• Activity list:
**a)** Which place names appear in the lawyer-safety excerpt?
**b)** Can you reproduce the part of the lawyer-safety excerpt that begins at the words "Some of the" and stops after "past 30 years.", word for word?

• Quoted passage:
● ● ● ●

Just midway through 2022, there have been more than 330 mass shootings in the U.S. If that wasn’t disturbing enough, a retired Wisconsin judge was recently gunned down outside his home. When I examined the issue of personal safety for lawyers a few years ago, statistics showed that violence against lawyers and other legal professionals was on the rise. I decided it was time to revisit this issue to learn what we can do to predict and protect ourselves against violence.

Craig Gundry, Vice President of Special Projects for Critical Intervention Services, was available to share his knowledge on these issues. He has over 30 years of specialized focus on designing security programs for protection against acts of terrorism and mass violence.

Understanding Lawyers’ Personal Safety Risk 

Some of the recent mass shootings appear to involve random targets, like the school in Uvalde and the grocery store in Buffalo. Are these events random, or can they be predicted?

Craig Gundry (CG): There’s been extensive research on this matter over the past 30 years.

Most acts of mass homicide are examples of “targeted violence” resulting from a process of ideation, planning and preparation. And despite the number of incidents that seemingly occur without warning, there are usually indicators that a person is progressing on the “pathway to targeted violence.” Although these indicators are often only identified in hindsight, they’re usually present as warning signs if people in a relationship with the perpetrator are aware.

This is the role of “threat assessment” in security risk management.

● ● ● ●

• Provided information:

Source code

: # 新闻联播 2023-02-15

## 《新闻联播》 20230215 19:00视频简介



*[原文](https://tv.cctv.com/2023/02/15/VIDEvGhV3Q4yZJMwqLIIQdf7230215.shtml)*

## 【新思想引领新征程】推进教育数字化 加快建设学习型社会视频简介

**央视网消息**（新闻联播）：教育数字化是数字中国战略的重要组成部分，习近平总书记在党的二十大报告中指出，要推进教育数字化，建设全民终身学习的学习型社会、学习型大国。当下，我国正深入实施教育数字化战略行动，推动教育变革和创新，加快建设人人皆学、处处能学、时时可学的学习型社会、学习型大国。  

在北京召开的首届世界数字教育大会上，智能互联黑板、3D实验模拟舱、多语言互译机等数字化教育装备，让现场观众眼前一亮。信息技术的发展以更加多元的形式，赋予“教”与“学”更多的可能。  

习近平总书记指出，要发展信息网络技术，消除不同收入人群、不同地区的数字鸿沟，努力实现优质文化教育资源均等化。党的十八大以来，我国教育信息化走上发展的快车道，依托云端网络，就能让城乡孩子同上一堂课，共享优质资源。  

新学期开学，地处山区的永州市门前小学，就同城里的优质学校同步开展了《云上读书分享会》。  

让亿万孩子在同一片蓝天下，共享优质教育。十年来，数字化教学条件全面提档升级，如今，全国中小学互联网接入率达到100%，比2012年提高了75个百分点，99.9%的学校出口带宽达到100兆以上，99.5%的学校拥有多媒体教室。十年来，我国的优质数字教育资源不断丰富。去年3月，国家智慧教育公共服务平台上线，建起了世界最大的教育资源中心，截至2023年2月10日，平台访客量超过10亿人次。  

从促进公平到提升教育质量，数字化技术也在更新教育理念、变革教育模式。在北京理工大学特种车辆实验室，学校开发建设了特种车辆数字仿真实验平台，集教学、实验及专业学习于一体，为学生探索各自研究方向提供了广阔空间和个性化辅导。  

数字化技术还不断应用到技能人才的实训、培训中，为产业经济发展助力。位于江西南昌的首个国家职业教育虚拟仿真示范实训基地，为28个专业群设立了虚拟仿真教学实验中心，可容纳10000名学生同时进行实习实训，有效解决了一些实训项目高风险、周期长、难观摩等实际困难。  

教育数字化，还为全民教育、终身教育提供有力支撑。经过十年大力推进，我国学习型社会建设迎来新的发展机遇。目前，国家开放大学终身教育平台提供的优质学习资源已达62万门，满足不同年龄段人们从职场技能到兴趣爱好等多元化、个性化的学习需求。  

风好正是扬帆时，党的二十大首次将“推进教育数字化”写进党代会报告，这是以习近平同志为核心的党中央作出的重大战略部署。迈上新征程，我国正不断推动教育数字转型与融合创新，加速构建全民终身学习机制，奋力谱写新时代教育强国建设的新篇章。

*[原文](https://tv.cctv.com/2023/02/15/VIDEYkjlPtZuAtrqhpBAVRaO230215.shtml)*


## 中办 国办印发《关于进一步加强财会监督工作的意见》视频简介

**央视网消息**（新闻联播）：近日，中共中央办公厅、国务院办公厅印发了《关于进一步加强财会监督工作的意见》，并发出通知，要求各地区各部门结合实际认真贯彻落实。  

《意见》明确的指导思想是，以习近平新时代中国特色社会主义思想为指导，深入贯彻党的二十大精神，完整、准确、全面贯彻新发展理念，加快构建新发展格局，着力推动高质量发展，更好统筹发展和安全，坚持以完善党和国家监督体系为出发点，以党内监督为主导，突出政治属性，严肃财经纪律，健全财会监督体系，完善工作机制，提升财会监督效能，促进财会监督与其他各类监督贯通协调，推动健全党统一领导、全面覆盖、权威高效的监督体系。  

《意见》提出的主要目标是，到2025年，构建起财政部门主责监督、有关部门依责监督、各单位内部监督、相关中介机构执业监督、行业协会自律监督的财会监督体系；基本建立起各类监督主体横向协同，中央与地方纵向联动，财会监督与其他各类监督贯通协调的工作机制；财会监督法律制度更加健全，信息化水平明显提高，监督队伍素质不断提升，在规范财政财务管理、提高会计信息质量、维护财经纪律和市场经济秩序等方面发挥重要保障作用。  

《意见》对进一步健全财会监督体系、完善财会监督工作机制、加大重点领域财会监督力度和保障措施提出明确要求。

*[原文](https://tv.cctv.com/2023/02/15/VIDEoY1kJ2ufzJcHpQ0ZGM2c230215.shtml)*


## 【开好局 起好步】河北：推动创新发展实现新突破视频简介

● ● ● ●

• Task-by-task outputs:
**a)**
- U.S.
- Wisconsin
- Uvalde
- Buffalo

**b)**
Some of the recent mass shootings appear to involve random targets, like the school in Uvalde and the grocery store in Buffalo. Are these events random, or can they be predicted?

Craig Gundry (CG): There’s been extensive research on this matter over the past 30 years.